** Records supplied follows **

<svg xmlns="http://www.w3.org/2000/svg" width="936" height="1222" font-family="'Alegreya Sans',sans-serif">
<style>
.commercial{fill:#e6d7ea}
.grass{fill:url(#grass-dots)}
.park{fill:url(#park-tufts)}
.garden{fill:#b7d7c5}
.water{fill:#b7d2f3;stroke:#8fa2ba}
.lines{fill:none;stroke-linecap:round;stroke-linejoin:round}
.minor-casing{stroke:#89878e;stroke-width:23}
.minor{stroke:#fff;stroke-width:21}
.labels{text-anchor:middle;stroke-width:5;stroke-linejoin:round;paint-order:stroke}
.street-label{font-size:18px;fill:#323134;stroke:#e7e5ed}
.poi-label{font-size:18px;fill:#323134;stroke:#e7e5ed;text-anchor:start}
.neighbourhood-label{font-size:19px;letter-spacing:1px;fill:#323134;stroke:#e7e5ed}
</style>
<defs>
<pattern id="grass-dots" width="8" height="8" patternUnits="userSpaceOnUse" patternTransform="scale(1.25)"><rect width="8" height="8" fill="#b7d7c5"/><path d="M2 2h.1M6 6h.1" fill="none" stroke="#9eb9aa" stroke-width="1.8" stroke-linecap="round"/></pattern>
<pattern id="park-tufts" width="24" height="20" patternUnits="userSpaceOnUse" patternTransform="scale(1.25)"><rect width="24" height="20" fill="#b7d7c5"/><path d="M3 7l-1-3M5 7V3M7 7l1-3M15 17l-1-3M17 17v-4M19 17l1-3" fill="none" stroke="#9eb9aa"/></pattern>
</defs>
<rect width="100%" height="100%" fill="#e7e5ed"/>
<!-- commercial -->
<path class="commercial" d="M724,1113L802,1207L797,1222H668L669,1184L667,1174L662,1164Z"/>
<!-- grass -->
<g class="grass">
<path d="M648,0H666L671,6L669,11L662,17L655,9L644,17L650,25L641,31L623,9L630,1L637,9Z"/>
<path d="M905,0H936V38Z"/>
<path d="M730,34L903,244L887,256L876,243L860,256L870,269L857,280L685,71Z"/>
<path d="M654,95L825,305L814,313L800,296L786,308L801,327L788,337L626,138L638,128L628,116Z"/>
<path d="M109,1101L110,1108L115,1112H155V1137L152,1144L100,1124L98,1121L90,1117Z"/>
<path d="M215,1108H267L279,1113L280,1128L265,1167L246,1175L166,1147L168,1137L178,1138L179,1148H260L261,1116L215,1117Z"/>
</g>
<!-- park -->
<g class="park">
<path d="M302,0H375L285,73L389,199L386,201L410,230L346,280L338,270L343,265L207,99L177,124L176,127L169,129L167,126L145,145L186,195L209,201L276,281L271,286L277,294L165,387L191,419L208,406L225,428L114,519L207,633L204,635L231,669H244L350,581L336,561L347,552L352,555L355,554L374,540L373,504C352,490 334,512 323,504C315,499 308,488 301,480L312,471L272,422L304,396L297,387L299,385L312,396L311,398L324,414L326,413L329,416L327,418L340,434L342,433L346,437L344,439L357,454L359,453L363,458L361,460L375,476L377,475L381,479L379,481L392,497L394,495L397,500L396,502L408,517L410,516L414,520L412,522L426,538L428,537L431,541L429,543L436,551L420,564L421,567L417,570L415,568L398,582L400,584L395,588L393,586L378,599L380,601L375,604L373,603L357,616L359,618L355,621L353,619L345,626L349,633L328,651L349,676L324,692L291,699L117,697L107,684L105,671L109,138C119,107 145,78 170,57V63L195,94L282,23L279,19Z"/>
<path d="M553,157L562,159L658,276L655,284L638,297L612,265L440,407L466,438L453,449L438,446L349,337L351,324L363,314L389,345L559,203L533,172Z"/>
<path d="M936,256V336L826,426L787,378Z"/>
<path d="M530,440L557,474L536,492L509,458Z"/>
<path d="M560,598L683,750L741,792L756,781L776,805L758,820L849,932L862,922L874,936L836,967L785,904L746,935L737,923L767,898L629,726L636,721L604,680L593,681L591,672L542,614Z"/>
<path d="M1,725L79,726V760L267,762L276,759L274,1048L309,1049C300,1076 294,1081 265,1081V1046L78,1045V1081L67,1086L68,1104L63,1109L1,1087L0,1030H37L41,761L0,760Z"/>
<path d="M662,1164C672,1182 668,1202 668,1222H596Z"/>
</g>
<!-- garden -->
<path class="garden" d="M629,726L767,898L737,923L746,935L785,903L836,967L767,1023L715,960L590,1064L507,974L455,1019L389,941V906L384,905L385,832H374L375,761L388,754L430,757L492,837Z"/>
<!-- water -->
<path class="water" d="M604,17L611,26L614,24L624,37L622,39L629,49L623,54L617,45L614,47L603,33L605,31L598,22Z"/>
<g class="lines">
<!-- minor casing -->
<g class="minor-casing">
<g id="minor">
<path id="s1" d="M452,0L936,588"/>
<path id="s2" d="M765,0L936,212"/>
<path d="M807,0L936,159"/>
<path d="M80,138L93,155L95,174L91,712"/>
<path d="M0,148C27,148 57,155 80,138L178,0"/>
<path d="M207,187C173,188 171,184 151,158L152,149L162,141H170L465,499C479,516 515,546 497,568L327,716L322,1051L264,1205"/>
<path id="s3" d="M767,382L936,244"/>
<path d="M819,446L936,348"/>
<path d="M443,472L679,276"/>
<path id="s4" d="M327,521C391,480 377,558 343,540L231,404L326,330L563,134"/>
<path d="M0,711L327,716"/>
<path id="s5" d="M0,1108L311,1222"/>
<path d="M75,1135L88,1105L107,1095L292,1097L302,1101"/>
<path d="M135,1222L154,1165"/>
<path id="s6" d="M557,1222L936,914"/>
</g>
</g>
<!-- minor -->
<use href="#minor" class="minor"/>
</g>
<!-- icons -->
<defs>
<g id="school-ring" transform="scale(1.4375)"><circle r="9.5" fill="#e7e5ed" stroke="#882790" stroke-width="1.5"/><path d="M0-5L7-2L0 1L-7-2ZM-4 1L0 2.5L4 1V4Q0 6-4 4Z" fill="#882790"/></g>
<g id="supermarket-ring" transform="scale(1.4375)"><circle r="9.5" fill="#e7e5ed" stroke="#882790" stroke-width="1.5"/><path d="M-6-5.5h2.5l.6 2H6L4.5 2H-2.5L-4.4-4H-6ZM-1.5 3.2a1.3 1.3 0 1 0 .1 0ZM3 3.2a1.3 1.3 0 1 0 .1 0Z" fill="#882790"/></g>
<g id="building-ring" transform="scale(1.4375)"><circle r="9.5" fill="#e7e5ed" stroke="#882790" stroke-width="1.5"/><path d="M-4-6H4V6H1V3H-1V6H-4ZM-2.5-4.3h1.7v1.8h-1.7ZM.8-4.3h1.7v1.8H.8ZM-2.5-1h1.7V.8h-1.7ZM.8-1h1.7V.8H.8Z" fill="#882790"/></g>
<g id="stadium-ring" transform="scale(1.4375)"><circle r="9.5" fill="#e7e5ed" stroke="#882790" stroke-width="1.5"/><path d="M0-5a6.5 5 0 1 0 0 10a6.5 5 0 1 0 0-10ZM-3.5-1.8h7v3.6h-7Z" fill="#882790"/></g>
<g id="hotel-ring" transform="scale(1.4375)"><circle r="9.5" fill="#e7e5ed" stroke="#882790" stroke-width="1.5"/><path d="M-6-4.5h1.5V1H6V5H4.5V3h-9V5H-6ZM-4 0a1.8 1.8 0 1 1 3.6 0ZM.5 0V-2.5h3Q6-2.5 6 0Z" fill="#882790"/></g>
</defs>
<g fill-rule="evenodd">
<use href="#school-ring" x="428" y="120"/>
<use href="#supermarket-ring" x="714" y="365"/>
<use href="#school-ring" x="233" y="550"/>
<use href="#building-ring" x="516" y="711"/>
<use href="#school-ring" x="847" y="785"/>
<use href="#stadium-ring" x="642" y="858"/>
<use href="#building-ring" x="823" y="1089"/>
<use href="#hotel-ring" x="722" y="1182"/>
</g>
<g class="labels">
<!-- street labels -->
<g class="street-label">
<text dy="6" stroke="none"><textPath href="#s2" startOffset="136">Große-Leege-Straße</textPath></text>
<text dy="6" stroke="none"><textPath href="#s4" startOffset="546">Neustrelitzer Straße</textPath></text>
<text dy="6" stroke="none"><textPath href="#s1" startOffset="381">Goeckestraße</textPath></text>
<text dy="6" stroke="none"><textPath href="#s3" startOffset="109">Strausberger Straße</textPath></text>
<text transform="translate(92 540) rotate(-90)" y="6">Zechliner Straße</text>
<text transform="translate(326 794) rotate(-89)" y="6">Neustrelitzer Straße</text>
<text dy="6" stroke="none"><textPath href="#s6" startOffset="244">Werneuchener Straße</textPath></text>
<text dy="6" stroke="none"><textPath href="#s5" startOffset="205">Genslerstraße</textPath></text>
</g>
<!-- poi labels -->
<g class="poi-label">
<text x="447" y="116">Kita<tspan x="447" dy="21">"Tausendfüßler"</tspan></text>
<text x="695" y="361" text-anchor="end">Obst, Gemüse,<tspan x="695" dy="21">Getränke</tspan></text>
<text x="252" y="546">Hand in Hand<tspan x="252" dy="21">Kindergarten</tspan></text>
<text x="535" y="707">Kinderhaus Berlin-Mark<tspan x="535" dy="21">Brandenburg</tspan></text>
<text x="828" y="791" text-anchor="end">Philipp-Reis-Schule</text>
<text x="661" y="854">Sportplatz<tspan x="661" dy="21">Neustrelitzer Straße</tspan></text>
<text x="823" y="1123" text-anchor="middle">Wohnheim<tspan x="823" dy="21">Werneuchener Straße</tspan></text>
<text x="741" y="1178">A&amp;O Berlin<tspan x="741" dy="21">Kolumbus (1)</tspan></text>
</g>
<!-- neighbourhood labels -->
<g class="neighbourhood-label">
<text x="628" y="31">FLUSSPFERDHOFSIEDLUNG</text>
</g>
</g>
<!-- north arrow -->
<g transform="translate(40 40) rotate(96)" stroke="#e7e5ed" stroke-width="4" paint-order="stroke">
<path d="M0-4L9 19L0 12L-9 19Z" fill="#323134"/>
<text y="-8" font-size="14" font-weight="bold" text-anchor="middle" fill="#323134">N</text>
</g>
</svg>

** End of Records supplied **

**Task directions:** Find every line in the records above that contains the word "lines", and copy each one.

**Exercise solution:**
.lines{fill:none;stroke-linecap:round;stroke-linejoin:round}
<g class="lines">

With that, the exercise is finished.